On discute un peu de tout et de rien, l'ambiance est plus légère que ces derniers jours. Ça nous fait du bien, je pense, de passer un moment comme celui-là. On se remémore des souvenirs de collège puis de lycée ; nos premières vacances ensemble ; nos retrouvailles après son déménagement ; les fou-rires qu'on a pu se prendre toutes les deux. Jade rit beaucoup et ne cesse de me lancer des "tu te souviens quand...?" qui lui font briller les yeux de malice. J'aime la voir ainsi, même si la plupart des choses qu'elle dit me font passer pour la dernière des demeurés ("quand tu as mis tes fringues à la poubelle et le shampoing vide dans la corbeille à linge ?" ; "quand on a passé une demi-heure à chercher ton aspirateur avant que tu te souviennes de l'avoir jeté ?" ; "quand tu as filmé avec le flash des mecs en boîte tout en niant les faits ?").

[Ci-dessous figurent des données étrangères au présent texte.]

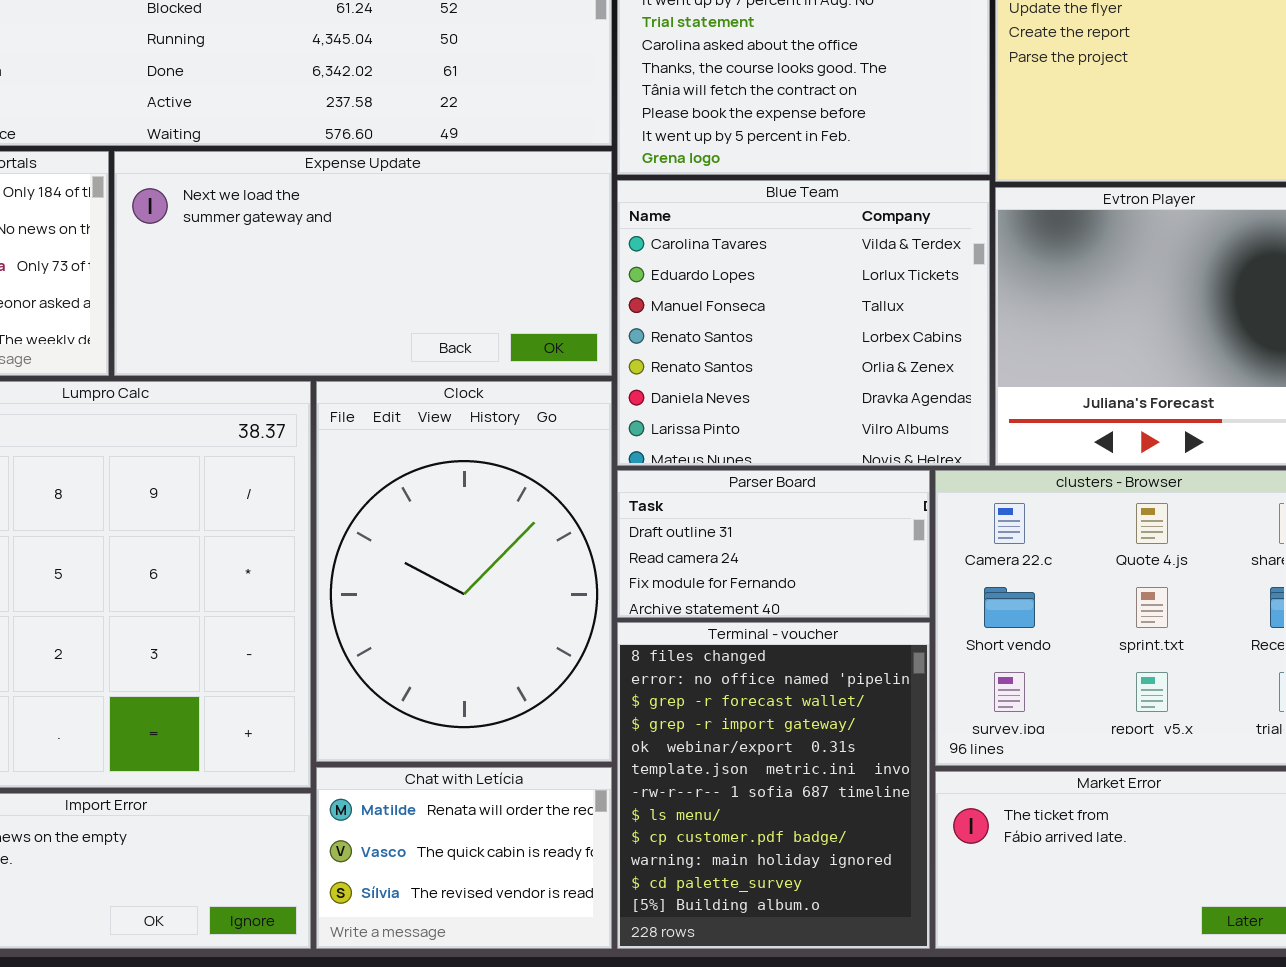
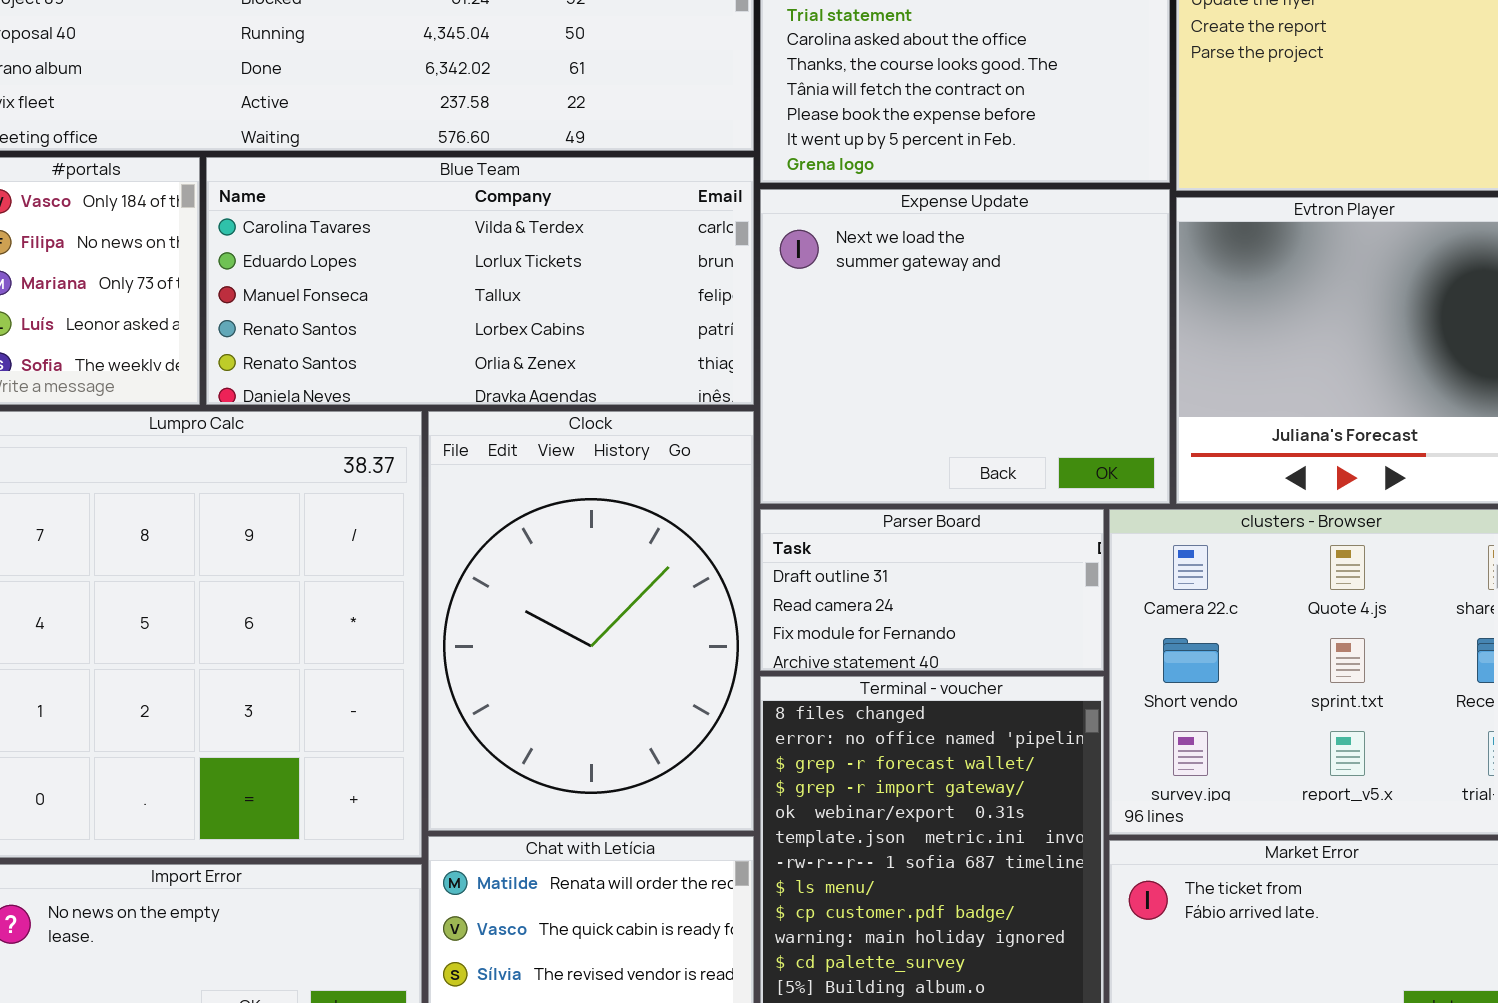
Expense Update: [114,151,612,376] -> [760,189,1170,504], moved, resized
Blue Team: [617,180,990,466] -> [206,157,754,405], moved, resized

Moi je me contente de lui rappeler sa période love-to-love avec le sosie de Justin Bieber en troisième, ce qui la fait aussitôt s'étrangler. C'est un souvenir qu'elle n'apprécie pas vraiment qu'on lui rappelle tellement elle en a honte. Elle ne "l'aimait" que parce qu'il était "beau" et elle le lui a clairement dit dans le plus grand des calmes devant au moins la moitié du collège. Difficile pour lui de garder la face après s'être fait briser le cœur devant cent-cinquante élèves, et difficile pour elle de se sortir de cette réputation de cœur de pierre. 

Elle me relance plus sagement sur des trucs débiles que l'on a fait ensemble ou sur de beaux moments que l'on a passé.

L'heure a tourné vraiment vite et il est déjà tard. Plutôt que d'aller regarder un film nous allons nous coucher directement. Comme je ne possède pas de chambre d'amis, elle dort une fois de plus avec moi. C'est pas comme si nous étions habituées depuis toujours, même si elle est très pénible la nuit. Elle ne cesse pas de bouger, de me pousser, de parler dans son sommeil et de prendre la couverture en otage. L'avantage c'est qu'à force de la supporter, je peux dormir avec absolument n'importe qui peu importe l'étrangeté des habitudes nocturnes de la personne. Vu les positions qu'elle prend parfois, je me dis que plus rien ne peut m'étonner.

*

Vendredi arrive bien vite, Jade est enfin rentrée chez elle et moi je me rends au rendez-vous que l'on s'est donné avec mes collègues. On se rejoint donc, comme nous l'avions dit, place de la Comédie où nous discutons quelques minutes avant de nous décider à remonter les ruelles pour trouver un bar où le prix des consommations ne liquiderait pas notre salaire.